> _The data_:
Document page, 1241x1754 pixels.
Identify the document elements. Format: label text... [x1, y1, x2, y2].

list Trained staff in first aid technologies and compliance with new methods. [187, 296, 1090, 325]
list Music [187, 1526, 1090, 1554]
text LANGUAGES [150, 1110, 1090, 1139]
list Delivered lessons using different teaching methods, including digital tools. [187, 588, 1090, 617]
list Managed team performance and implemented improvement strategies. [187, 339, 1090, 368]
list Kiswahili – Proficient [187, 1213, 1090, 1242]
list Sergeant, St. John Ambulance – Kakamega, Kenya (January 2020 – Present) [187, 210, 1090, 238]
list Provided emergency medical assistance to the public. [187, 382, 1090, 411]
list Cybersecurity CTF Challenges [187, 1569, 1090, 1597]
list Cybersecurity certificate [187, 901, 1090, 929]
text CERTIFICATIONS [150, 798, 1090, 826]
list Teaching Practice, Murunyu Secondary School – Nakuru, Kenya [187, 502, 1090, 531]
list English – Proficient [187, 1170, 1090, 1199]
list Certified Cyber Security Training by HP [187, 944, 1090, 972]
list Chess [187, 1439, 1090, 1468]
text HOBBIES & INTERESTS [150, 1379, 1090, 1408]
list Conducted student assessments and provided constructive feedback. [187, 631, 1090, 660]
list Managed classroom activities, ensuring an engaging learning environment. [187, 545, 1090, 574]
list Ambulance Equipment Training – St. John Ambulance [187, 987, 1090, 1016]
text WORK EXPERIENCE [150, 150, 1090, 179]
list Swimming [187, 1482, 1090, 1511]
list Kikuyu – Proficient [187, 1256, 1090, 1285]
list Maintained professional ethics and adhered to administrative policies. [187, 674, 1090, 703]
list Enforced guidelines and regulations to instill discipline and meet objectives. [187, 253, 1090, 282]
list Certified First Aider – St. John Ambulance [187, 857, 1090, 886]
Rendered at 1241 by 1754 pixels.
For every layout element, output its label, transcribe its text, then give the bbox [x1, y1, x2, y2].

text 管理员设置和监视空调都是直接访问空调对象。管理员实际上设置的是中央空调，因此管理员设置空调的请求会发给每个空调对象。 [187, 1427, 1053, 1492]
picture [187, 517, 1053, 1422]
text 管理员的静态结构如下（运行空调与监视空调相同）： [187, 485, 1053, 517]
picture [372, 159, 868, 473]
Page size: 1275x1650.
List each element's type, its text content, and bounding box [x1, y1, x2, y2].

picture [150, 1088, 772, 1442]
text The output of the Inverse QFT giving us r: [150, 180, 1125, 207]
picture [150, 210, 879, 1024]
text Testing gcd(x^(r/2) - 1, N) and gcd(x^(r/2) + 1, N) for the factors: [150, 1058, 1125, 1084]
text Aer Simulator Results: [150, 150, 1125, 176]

> _What the task requires_:
Reproduce every line above, keeping each word exactly as it appears.

> _Output for this exercise_:
Document page, 1241x1754 pixels.
Identify the document elements. Format: label text... [x1, y1, x2, y2].

list Trained staff in first aid technologies and compliance with new methods. [187, 296, 1090, 325]
list Music [187, 1526, 1090, 1554]
text LANGUAGES [150, 1110, 1090, 1139]
list Delivered lessons using different teaching methods, including digital tools. [187, 588, 1090, 617]
list Managed team performance and implemented improvement strategies. [187, 339, 1090, 368]
list Kiswahili – Proficient [187, 1213, 1090, 1242]
list Sergeant, St. John Ambulance – Kakamega, Kenya (January 2020 – Present) [187, 210, 1090, 238]
list Provided emergency medical assistance to the public. [187, 382, 1090, 411]
list Cybersecurity CTF Challenges [187, 1569, 1090, 1597]
list Cybersecurity certificate [187, 901, 1090, 929]
text CERTIFICATIONS [150, 798, 1090, 826]
list Teaching Practice, Murunyu Secondary School – Nakuru, Kenya [187, 502, 1090, 531]
list English – Proficient [187, 1170, 1090, 1199]
list Certified Cyber Security Training by HP [187, 944, 1090, 972]
list Chess [187, 1439, 1090, 1468]
text HOBBIES & INTERESTS [150, 1379, 1090, 1408]
list Conducted student assessments and provided constructive feedback. [187, 631, 1090, 660]
list Managed classroom activities, ensuring an engaging learning environment. [187, 545, 1090, 574]
list Ambulance Equipment Training – St. John Ambulance [187, 987, 1090, 1016]
text WORK EXPERIENCE [150, 150, 1090, 179]
list Swimming [187, 1482, 1090, 1511]
list Kikuyu – Proficient [187, 1256, 1090, 1285]
list Maintained professional ethics and adhered to administrative policies. [187, 674, 1090, 703]
list Enforced guidelines and regulations to instill discipline and meet objectives. [187, 253, 1090, 282]
list Certified First Aider – St. John Ambulance [187, 857, 1090, 886]
Rendered at 1241 by 1754 pixels.
For every layout element, output its label, transcribe its text, then give the bbox [x1, y1, x2, y2].

text 管理员设置和监视空调都是直接访问空调对象。管理员实际上设置的是中央空调，因此管理员设置空调的请求会发给每个空调对象。 [187, 1427, 1053, 1492]
picture [187, 517, 1053, 1422]
text 管理员的静态结构如下（运行空调与监视空调相同）： [187, 485, 1053, 517]
picture [372, 159, 868, 473]
Page size: 1275x1650.
List each element's type, its text content, and bounding box [x1, y1, x2, y2].

picture [150, 1088, 772, 1442]
text The output of the Inverse QFT giving us r: [150, 180, 1125, 207]
picture [150, 210, 879, 1024]
text Testing gcd(x^(r/2) - 1, N) and gcd(x^(r/2) + 1, N) for the factors: [150, 1058, 1125, 1084]
text Aer Simulator Results: [150, 150, 1125, 176]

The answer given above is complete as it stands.